Estonian Librarians' Association

The mission of the Estonian Librarians' Association is to help preserve Estonian national identity through appreciation, preservation, development and acknowledgement of libraries in Estonia.

The vision of the Estonian Librarians' Association is to bring together different types of libraries and librarians while acting as a policymaker, treasurer and moderator of information. The Association is a trustworthy partner for the state, civil societies and the private sector.

A Brief History

The founding congress of the Estonian Librarians' Association was held in February 1923 in Tallinn, with the participation of 54 librarians from all over the country. The congress was the first attempt to unite librarians in order to improve the quality of librarianship in Estonia.
The Association had only 17 years, from 1923 until 1940, to take action before the Second World War, and they started practically from zero: at that time the university offered no degree in librarianship in Estonia, there existed no state network of libraries and the libraries did not have their own buildings or rooms or financing. At schools and in the local communities librarians worked without salary. The first undertaking of the Association was to organize training courses for librarians. That began in 1924, and until 1940 they managed to give 36 courses.

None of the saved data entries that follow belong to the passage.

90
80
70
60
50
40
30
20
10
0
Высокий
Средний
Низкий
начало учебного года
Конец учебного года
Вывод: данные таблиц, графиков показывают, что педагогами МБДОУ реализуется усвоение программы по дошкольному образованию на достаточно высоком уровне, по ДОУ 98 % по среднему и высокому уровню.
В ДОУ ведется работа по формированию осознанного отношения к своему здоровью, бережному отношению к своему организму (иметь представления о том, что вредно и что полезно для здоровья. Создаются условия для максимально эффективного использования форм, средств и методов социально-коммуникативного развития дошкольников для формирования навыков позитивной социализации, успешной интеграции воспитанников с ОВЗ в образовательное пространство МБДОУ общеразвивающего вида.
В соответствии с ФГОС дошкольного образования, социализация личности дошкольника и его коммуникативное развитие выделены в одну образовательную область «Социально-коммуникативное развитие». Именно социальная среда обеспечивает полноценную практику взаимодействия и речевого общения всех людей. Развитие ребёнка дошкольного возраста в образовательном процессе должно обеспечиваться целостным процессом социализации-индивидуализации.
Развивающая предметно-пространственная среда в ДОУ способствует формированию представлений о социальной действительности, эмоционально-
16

A difficult task for the Association was to prepare the Libraries Act for the Parliament, which was passed in 1924. The Act stated that one copy of every publication printed in Estonia is to be sent to the Tallinn City Library. Thanks to this new law, the collections of the Tallinn libraries came to be well provided. The Libraries Act set a firm ground for the development of public libraries and made books easily accessible for everyone at the libraries.
In the 1920s the Estonian Ministry of Education created a position for an advisor who, besides other responsibilities addressed problems dealing with libraries.

In 1923 the Association started publishing their own journal which was, and still is called "Raamatukogu" (The Library).

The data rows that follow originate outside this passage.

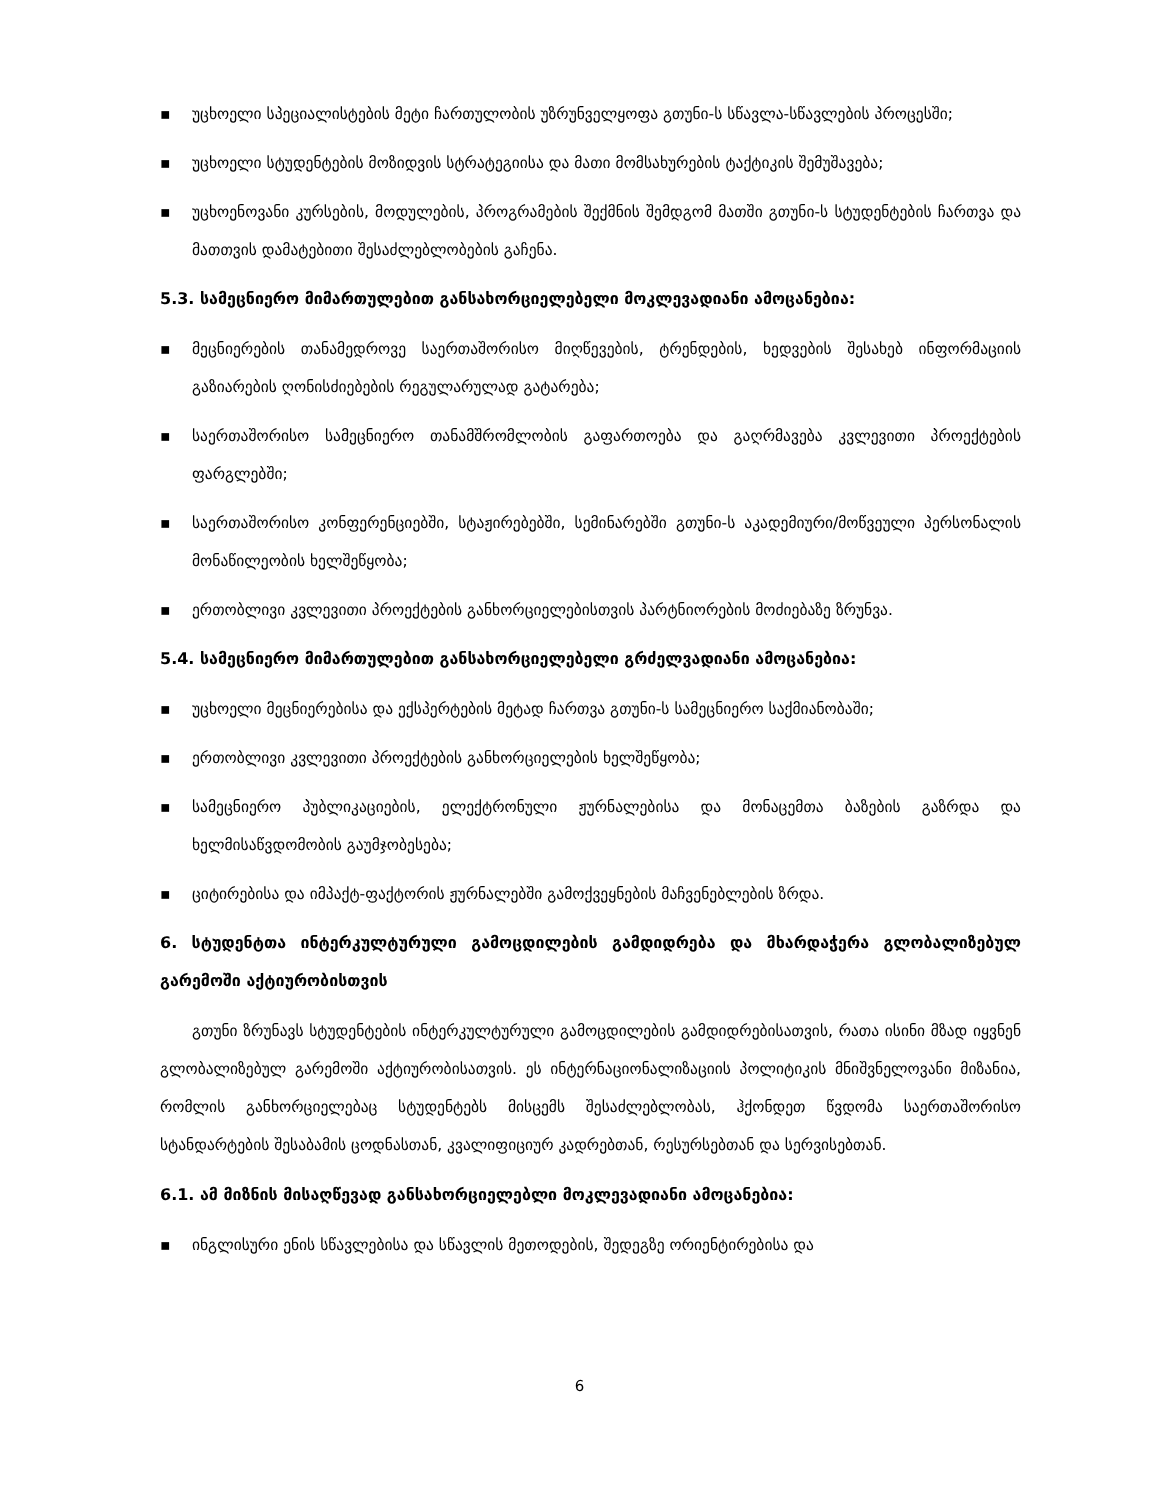▪ უცხოელი სპეციალისტების მეტი ჩართულობის უზრუნველყოფა გთუნი-ს სწავლა-სწავლების პროცესში;
▪ უცხოელი სტუდენტების მოზიდვის სტრატეგიისა და მათი მომსახურების ტაქტიკის შემუშავება;
▪ უცხოენოვანი კურსების, მოდულების, პროგრამების შექმნის შემდგომ მათში გთუნი-ს სტუდენტების ჩართვა და მათთვის დამატებითი შესაძლებლობების გაჩენა.
5.3. სამეცნიერო მიმართულებით განსახორციელებელი მოკლევადიანი ამოცანებია:
▪ მეცნიერების თანამედროვე საერთაშორისო მიღწევების, ტრენდების, ხედვების შესახებ ინფორმაციის გაზიარების ღონისძიებების რეგულარულად გატარება;
▪ საერთაშორისო სამეცნიერო თანამშრომლობის გაფართოება და გაღრმავება კვლევითი პროექტების ფარგლებში;
▪ საერთაშორისო კონფერენციებში, სტაჟირებებში, სემინარებში გთუნი-ს აკადემიური/მოწვეული პერსონალის მონაწილეობის ხელშეწყობა;
▪ ერთობლივი კვლევითი პროექტების განხორციელებისთვის პარტნიორების მოძიებაზე ზრუნვა.
5.4. სამეცნიერო მიმართულებით განსახორციელებელი გრძელვადიანი ამოცანებია:
▪ უცხოელი მეცნიერებისა და ექსპერტების მეტად ჩართვა გთუნი-ს სამეცნიერო საქმიანობაში;
▪ ერთობლივი კვლევითი პროექტების განხორციელების ხელშეწყობა;
▪ სამეცნიერო პუბლიკაციების, ელექტრონული ჟურნალებისა და მონაცემთა ბაზების გაზრდა და ხელმისაწვდომობის გაუმჯობესება;
▪ ციტირებისა და იმპაქტ-ფაქტორის ჟურნალებში გამოქვეყნების მაჩვენებლების ზრდა.
6. სტუდენტთა ინტერკულტურული გამოცდილების გამდიდრება და მხარდაჭერა გლობალიზებულ გარემოში აქტიურობისთვის
გთუნი ზრუნავს სტუდენტების ინტერკულტურული გამოცდილების გამდიდრებისათვის, რათა ისინი მზად იყვნენ გლობალიზებულ გარემოში აქტიურობისათვის. ეს ინტერნაციონალიზაციის პოლიტიკის მნიშვნელოვანი მიზანია, რომლის განხორციელებაც სტუდენტებს მისცემს შესაძლებლობას, ჰქონდეთ წვდომა საერთაშორისო სტანდარტების შესაბამის ცოდნასთან, კვალიფიციურ კადრებთან, რესურსებთან და სერვისებთან.
6.1. ამ მიზნის მისაღწევად განსახორციელებლი მოკლევადიანი ამოცანებია:
▪ ინგლისური ენის სწავლებისა და სწავლის მეთოდების, შედეგზე ორიენტირებისა და
6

The Soviet invasion put an end to the Association’s existence, but a department for libraries worked under the Ministry of Culture and studies in librarianship became available at the university. A network of libraries was created all over Estonia.

The year 1988, in the time of the “Singing Revolution” and “Perestroika”, a few years before independence, was a very lively period in Estonia when many societies and associations were newly created or brought back to life after having been prohibited under the Soviet regime. Such was the case also with the Estonian Librarians' Association. ELA was among the first organisations that restarted their work when favourable conditions emerged after the end of the Soviet occupation. In the twenty years that followed, a lot has changed. But the mission of the Association has not: promotion of librarianship, development of vocational education for librarians and the protection of vocational interests of librarians were set as goals of the Association already in the first statutes that was passed at the first congress in 1923. These goals have remained the priority of the Association until this day.